This book will show you how to use OpenCV's Python bindings to capture video, manipulate images, and track objects with either a normal webcam or a specialized depth sensor, such as the Microsoft Kinect. OpenCV is an open source, cross-platform library that provides building blocks for computer vision experiments and applications. It provides high-level interfaces for capturing, processing, and presenting image data. For example, it abstracts details about camera hardware and array allocation. OpenCV is widely used in both academia and industry.
Today, computer vision can reach consumers in many contexts via webcams, camera phones, and gaming sensors such as the Kinect. For better or worse, people love to be on camera, and as developers, we face a demand for applications that capture images, change their appearance, and extract information from them. OpenCV's Python bindings can help us explore solutions to these requirements in a high-level language and in a standardized data format that is interoperable with scientific libraries such as NumPy and SciPy.
Although OpenCV is high-level and interoperable, it is not necessarily easy for new users. Depending on your needs, OpenCV's versatility may come at the cost of a complicated setup process and some uncertainty about how to translate the available functionality into organized and optimized application code. To help you with these problems, I have endeavored to deliver a concise book with an emphasis on clean setup, clean application design, and a simple understanding of each function's purpose. I hope you will learn from this book's project, outgrow it, and still be able to reuse the development environment and parts of the modular code that we have created together.
Specifically, by the end of this book's first chapter, you can have a development environment that links Python, OpenCV, depth camera libraries (OpenNI, SensorKinect), and general-purpose scientific libraries (NumPy, SciPy). After five chapters, you can have several variations of an entertaining application that manipulates users' faces in a live camera feed. Behind this application, you will have a small library of reusable functions and classes that you can apply in your future computer vision projects. Let's look at the book's progression in more detail.
Chapter 1, Setting up OpenCV, lets us examine the steps to setting up Python, OpenCV, and related libraries on Windows, Mac, and Ubuntu. We also discuss OpenCV's community, documentation, and official code samples.
Chapter 2, Handling Files, Cameras, and GUIs, helps us discuss OpenCV's I/O functionality. Then, using an object-oriented design, we write an application that displays a live camera feed, handles keyboard input, and writes video and still image files.

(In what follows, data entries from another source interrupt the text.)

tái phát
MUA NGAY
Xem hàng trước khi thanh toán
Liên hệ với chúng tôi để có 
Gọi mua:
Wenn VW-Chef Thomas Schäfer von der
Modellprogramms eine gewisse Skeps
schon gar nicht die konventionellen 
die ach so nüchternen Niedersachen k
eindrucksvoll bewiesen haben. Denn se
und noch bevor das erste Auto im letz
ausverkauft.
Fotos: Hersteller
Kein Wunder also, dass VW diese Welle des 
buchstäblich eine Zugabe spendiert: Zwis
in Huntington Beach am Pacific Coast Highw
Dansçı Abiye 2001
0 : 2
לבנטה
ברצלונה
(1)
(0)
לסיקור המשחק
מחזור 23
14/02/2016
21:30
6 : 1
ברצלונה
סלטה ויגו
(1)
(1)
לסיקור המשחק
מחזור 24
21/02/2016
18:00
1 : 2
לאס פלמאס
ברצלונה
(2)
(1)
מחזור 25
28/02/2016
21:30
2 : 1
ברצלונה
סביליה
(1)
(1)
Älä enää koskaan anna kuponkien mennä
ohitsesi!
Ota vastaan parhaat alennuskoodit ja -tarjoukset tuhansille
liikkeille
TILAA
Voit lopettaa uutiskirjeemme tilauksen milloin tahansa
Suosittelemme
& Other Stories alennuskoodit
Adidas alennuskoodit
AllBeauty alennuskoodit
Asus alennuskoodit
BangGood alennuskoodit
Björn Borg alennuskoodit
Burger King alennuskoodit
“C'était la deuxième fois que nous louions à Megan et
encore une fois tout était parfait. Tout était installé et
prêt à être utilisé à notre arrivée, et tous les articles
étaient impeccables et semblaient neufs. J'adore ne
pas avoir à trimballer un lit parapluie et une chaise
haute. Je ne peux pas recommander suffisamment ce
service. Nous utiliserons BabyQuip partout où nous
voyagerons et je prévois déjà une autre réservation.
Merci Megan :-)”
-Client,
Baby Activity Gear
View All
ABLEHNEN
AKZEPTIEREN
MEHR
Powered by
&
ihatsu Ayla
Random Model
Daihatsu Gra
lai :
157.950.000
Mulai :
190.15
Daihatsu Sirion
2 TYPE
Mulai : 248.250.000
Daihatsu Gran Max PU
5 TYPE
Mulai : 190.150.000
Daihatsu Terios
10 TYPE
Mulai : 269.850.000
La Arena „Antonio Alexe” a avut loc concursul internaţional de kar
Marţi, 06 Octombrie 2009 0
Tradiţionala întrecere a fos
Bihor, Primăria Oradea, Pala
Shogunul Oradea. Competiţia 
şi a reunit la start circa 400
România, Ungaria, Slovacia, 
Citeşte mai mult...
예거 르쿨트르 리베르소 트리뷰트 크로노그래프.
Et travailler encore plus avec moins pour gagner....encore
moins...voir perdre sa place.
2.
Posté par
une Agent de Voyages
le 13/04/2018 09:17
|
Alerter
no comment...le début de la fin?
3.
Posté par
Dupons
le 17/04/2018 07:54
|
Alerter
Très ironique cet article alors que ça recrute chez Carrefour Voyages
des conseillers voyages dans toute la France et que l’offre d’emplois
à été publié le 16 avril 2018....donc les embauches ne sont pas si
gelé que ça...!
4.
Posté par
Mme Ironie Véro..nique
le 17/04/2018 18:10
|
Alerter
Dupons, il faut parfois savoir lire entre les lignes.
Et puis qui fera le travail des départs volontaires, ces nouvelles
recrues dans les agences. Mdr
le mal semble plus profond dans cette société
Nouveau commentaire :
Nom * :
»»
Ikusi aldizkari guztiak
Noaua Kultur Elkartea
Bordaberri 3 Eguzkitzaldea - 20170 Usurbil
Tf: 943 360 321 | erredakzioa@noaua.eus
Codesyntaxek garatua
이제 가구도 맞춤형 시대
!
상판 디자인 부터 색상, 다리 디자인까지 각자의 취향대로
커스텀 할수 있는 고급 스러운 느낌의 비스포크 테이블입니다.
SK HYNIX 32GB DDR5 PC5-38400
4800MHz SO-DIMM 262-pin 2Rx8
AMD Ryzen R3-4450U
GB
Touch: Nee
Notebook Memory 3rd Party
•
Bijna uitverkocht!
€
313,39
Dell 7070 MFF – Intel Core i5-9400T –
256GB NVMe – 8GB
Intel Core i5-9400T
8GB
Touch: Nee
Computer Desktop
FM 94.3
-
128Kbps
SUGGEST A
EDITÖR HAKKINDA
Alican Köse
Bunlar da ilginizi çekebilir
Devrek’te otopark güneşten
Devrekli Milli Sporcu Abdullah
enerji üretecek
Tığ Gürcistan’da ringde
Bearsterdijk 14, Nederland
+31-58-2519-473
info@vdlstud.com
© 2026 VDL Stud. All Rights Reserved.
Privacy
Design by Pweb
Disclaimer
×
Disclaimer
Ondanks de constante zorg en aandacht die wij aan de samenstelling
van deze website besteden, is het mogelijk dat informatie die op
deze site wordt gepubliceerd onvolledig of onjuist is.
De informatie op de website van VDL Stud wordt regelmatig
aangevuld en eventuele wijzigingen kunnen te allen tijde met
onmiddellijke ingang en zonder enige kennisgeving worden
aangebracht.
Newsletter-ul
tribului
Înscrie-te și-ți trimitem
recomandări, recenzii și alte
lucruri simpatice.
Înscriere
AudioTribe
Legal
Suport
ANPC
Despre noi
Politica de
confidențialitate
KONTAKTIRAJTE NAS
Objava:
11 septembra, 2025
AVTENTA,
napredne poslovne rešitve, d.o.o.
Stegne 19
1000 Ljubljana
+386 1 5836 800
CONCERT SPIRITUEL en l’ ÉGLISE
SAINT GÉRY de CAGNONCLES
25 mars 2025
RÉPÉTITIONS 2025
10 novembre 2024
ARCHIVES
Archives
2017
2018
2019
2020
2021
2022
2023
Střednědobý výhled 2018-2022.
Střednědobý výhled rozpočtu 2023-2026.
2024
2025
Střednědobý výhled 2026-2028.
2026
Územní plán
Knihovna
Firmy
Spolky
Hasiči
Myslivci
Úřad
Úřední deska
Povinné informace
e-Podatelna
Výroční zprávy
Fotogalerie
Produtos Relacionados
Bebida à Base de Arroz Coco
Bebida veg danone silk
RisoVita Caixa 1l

Chapter 3, Filtering Images, helps us to write image filters using OpenCV, NumPy, and SciPy. The filter effects include linear color manipulations, curve color manipulations, blurring, sharpening, and outlining edges. We modify our application to apply some of these filters to the live camera feed.
Chapter 4, Tracking Faces with Haar Cascades, allows us to write a hierarchical face tracker that uses OpenCV to locate faces, eyes, noses, and mouths in an image. We also write functions for copying and resizing regions of an image. We modify our application so that it finds and manipulates faces in the camera feed.
Chapter 5, Detecting Foreground/Background Regions and Depth, helps us learn about the types of data that OpenCV can capture from depth cameras (with the support of OpenNI and SensorKinect). Then, we write functions that use such data to limit an effect to a foreground region. We incorporate this functionality in our application so that we can further refine the face regions before manipulating them.
Appendix A, Integrating with Pygame, lets us modify our application to use Pygame instead of OpenCV for handling certain I/O events. (Pygame offers more diverse event handling functionality.)
Appendix B, Generating Haar Cascades for Custom Targets, allows us to examine a set of OpenCV tools that enable us to build trackers for any type of object or pattern, not necessarily faces.